EXTRACTED ENTRIES Start Marker

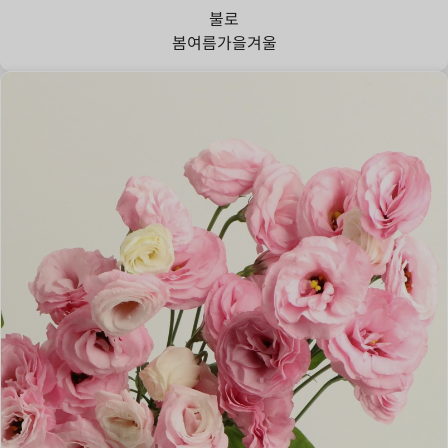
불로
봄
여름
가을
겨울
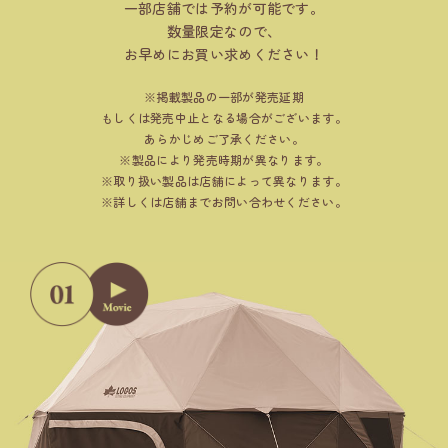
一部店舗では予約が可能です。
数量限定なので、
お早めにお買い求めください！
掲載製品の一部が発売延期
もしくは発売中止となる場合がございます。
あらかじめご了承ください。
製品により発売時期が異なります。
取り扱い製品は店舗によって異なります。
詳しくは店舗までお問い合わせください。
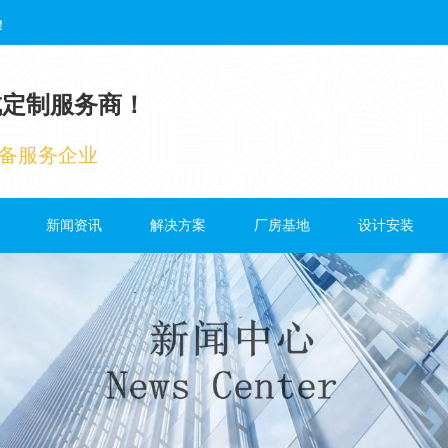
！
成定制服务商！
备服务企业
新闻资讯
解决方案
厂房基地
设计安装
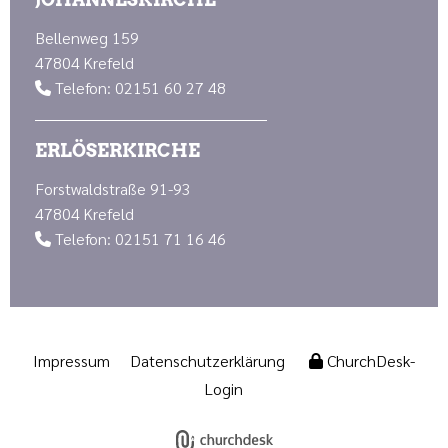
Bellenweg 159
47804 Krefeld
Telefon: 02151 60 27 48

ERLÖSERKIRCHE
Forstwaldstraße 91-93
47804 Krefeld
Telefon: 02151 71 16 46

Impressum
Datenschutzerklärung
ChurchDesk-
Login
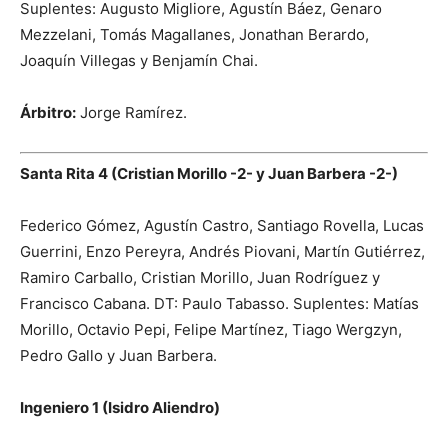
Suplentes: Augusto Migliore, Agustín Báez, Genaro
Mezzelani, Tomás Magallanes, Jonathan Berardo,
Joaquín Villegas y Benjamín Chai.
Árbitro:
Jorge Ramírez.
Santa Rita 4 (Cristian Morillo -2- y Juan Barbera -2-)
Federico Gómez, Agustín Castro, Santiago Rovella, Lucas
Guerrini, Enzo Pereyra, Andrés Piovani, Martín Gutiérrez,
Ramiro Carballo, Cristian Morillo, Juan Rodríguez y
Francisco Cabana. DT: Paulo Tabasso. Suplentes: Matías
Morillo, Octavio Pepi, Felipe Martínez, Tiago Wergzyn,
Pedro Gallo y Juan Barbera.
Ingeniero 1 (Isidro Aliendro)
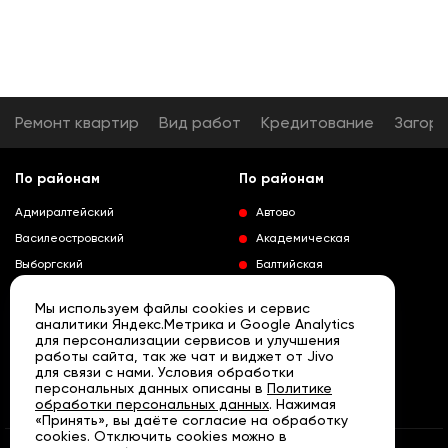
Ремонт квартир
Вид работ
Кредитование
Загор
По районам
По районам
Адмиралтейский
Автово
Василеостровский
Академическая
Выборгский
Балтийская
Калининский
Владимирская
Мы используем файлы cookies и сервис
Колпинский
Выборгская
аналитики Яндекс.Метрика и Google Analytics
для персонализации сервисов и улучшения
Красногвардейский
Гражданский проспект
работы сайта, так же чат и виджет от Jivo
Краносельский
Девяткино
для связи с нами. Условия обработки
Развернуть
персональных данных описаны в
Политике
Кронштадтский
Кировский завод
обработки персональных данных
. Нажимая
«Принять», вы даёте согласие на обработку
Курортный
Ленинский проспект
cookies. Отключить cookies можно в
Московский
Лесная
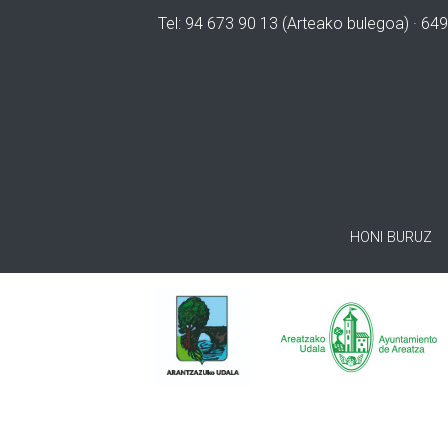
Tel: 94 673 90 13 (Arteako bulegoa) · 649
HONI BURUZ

EXTRACTED ENTRIES End Marker

WORK TO COMPLETE: Starting at the line that contains "Кронштадтский", return every line through the end of the records above exactly as written, and return no pictures.

OUTPUT OF THE TASK:
Кронштадтский
Кировский завод
обработки персональных данных
. Нажимая
«Принять», вы даёте согласие на обработку
Курортный
Ленинский проспект
cookies. Отключить cookies можно в
Московский
Лесная
Tel: 94 673 90 13 (Arteako bulegoa) · 649
HONI BURUZ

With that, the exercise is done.